Meyler, who had moved to Roy Keane’s Sunderland from Cork City in 2008, was pushing to establish himself in the first team under Steve Bruce, now his manager at Hull, when hesuffered the first blow.

It came against Manchester United in May 2010, when Meyler was stretchered off and diagnosed with cruciate ligament damage.

The prognosis for recovery was 12 months but Meyler returned after seven months.

He managed only five more appearances, however, before injury struck again, in the same knee, his right. This time it was his medial ligament.

“I was told I might never walk properly again,” Meyler said.

“That gives you a bit of context, to play in an FA Cup final — I don’t know if I will be playing yet, obviously — but to have the opportunity would be fantastic.

“I had made a right mess of my leg, I would not be right for a long time.

“The first time was that bad, the second time felt like someone had broken my fingernail but it was the same length of time I needed after the first one. It was long time ago now.”

Steve Bollen, a surgeon based in Bingley, West Yorkshire, operated both times and Meyler is grateful in this week more than ever.

“He did a fantastic job on both for me, so I have to thank him for looking after me,” Meyler said.

“I would not say it drives me on but I appreciate the small things a lot more.

“When you spend 18 months out injured it is never nice. When you are training every day you relish it andenjoy it.

“I look at a couple of players in our squad who have not been as lucky as me to play so many games this season and I think ‘I have been in your situation, I know what you are going through. Keep your heads down and keep working hard, don’t rush and when you are ready you will know and you will be called upon, with the physios here, who are top lads, you will get back’.”

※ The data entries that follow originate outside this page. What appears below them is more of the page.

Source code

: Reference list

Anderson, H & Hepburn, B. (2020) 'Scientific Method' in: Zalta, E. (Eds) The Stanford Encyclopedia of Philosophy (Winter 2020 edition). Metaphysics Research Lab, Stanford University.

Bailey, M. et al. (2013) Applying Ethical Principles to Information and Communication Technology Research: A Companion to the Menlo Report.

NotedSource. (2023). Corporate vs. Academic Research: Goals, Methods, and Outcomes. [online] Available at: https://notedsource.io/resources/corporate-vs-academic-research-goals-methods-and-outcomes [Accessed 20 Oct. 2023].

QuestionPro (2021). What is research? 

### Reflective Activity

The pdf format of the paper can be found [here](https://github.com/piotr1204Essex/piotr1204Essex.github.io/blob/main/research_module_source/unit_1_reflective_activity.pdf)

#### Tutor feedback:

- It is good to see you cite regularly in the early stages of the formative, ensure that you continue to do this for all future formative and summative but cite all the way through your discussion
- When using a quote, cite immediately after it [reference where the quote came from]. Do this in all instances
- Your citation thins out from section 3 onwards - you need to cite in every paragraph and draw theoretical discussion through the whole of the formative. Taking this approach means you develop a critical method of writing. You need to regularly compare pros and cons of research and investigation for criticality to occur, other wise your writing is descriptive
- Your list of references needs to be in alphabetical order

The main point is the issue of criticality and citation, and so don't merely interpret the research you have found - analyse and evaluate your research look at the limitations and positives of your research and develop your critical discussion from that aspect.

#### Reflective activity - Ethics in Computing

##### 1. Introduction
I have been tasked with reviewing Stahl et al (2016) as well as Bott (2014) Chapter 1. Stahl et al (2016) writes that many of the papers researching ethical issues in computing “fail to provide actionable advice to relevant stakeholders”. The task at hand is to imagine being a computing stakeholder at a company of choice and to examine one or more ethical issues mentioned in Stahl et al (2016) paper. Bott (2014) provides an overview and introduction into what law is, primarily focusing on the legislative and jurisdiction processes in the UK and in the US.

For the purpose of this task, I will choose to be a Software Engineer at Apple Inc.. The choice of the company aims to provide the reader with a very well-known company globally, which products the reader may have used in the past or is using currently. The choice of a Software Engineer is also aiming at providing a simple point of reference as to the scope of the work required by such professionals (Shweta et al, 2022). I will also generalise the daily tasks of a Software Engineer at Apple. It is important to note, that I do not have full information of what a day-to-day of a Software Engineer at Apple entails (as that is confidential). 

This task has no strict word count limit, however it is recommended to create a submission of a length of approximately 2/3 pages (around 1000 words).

Meyler has featured in all five rounds Hull have come through to reach the final, but there was another, more recent, incident that left Meyler worried about whether he would feature.

He was caught on camera appearing to stamp on Adnan Januzaj, the Manchester United winger, at Old Trafford on May 6. For an agonising 18 hours or so, Meyler feared retrospective punishment and a ban that would rule him out of the final.

Luckily for the Ireland international, referee Craig Pawson reported he had seen the incident, meaning the FA could take no further action.

“The referee has seen it and realised there was no malice in it,” Meyler said. “Of course there was a worry and some anxiety. Sometimes things can be taken the wrong way or over the line but it is all done and dusted now and I can look forward to the Cup final. To have the opportunity to play would be fantastic. It will be a remarkable day for me and the family, all the other players and their families and the manager. It will be fantastic day out and I believe we are going to win it and, please God, we will.”

Meyler also insists the news that Arsenal are already planning their victory parade has gifted the Tigers an extra incentive to win on Saturday. Traffic notices in north London make clear the Gunners are expecting to show off the trophy in an open-top bus tour around Islington the day after the final on Sunday.

But Meyler is adamant the Tigers will revel in their role as underdogs — and could not resist a stark reminder to Arsene Wenger’s men over their distinct lack of opportunities for victory parades in recent seasons.

Meyler said: “Nobody expects us to win it and obviously they haven’t won a trophy in nine years and they’ve got their posters up in London about their parade next week and credit to them.

“I’d rather be the underdog. People are delighted when the underdog wins — I don’t think many people want Arsenal to win.

“The pressure is all on them to win it. We have not been given a chance in the last two years — we were not favourites to go up last year and we were favourites to go down this year.

“But being the underdog isn’t the worst thing in the world and we’ve just got to use it to our advantage. Nobody expected Wigan to win it last year but they made it difficult for Manchester City the whole game and they deserved to win it.

“It gives great hope for all of us, and you can also look at Sunderland and the teams they beat in the League Cup. It just shows it is 11 against 11 and if you want it more than the fellows you are up against then you can win.”